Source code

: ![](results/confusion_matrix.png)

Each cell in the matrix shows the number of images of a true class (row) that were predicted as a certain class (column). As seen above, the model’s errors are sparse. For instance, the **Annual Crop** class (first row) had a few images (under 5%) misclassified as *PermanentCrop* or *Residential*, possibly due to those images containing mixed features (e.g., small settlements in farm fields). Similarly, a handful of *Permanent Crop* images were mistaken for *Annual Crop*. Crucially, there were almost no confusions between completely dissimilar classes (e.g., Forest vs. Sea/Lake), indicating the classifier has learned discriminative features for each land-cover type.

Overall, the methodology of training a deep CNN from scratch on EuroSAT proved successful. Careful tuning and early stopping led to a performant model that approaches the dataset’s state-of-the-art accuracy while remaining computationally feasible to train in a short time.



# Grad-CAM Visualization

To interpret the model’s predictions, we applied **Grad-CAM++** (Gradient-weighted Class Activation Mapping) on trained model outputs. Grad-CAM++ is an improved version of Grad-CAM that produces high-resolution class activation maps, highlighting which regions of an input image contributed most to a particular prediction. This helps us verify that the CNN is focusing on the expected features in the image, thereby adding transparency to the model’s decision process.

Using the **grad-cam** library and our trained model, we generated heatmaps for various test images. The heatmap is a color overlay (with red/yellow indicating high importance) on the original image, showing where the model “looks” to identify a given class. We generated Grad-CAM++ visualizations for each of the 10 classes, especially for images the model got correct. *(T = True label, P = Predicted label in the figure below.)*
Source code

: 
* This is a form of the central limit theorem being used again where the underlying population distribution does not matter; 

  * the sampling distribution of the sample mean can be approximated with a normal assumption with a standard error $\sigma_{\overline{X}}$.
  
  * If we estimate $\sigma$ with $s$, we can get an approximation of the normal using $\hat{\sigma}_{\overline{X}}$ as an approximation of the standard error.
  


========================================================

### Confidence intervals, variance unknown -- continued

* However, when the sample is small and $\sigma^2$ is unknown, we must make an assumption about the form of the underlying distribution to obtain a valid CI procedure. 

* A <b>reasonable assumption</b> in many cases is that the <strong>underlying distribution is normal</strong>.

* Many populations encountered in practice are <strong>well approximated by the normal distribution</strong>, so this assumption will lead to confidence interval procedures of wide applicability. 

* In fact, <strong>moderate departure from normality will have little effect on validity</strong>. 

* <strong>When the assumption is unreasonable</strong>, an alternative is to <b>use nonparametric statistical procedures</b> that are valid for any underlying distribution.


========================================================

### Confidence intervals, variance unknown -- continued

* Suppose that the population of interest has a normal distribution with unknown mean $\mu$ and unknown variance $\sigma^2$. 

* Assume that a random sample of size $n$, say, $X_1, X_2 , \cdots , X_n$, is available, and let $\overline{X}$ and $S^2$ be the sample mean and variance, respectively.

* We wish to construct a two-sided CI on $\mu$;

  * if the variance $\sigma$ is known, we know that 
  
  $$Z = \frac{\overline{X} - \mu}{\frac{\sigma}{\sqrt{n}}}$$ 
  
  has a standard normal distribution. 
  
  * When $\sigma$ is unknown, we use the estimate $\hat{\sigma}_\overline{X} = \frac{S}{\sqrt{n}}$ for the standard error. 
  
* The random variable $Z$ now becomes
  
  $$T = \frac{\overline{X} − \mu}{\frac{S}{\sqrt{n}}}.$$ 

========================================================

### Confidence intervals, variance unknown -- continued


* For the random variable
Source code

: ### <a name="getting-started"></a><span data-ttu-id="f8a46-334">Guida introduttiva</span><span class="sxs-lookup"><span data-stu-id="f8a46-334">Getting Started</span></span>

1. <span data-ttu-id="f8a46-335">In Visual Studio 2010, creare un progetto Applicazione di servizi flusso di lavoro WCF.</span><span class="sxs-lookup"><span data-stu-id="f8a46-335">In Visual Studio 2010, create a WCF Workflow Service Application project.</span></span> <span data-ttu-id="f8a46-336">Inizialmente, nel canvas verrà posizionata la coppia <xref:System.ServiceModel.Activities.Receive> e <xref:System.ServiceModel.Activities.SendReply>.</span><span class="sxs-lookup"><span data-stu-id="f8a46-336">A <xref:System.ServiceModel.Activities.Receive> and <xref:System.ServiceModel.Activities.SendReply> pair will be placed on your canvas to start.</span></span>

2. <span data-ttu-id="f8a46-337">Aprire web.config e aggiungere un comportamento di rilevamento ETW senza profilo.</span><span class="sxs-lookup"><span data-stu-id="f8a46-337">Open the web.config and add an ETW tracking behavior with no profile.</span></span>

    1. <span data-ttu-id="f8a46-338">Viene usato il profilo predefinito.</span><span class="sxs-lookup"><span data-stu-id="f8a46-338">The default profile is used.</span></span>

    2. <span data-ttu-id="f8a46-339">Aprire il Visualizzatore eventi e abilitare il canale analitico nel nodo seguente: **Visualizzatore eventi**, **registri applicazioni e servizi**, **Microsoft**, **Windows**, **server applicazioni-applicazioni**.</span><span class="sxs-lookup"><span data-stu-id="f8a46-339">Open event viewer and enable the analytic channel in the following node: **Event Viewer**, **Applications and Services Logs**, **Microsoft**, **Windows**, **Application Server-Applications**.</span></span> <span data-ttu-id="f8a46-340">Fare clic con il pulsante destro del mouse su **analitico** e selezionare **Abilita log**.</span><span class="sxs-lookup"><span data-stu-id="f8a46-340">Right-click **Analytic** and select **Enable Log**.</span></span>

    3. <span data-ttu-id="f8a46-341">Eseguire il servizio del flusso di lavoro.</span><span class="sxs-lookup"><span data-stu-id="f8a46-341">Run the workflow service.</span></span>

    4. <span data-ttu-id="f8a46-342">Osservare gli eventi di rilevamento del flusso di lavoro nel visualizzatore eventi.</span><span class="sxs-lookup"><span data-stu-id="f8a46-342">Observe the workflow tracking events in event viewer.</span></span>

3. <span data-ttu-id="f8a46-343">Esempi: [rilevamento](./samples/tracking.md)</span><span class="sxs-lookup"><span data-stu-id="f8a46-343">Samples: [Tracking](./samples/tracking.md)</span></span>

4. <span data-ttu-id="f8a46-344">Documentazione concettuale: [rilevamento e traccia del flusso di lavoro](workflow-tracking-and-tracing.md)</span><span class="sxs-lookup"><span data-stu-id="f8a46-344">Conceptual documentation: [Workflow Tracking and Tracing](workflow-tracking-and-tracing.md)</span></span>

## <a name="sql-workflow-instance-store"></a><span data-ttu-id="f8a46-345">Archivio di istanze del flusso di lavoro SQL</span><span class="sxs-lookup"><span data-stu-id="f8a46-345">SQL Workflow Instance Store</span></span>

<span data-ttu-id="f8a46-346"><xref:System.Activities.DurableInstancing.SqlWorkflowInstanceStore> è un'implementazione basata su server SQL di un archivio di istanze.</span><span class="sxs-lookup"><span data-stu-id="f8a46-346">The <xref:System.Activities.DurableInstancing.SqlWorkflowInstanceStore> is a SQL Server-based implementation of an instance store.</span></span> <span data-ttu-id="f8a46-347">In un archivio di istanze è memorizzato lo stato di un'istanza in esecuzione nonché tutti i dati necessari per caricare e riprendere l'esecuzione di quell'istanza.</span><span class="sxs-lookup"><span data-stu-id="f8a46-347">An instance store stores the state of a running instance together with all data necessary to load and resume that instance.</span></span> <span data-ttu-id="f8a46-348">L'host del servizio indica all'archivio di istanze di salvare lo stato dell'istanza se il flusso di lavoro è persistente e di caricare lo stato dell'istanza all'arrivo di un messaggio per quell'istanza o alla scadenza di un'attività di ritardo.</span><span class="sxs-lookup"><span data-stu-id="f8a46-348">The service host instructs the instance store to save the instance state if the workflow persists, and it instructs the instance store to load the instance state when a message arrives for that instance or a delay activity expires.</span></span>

________

Requirement: Please copy everything from the line containing "effect on validity</strong>." down to the line containing "unknown variance $\sigma^2$." in the material above, substituting "distribution-free" for "nonparametric" and leaving the rest unchanged.

Exercise result:
* In fact, <strong>moderate departure from normality will have little effect on validity</strong>. 

* <strong>When the assumption is unreasonable</strong>, an alternative is to <b>use distribution-free statistical procedures</b> that are valid for any underlying distribution.


========================================================

### Confidence intervals, variance unknown -- continued

* Suppose that the population of interest has a normal distribution with unknown mean $\mu$ and unknown variance $\sigma^2$. 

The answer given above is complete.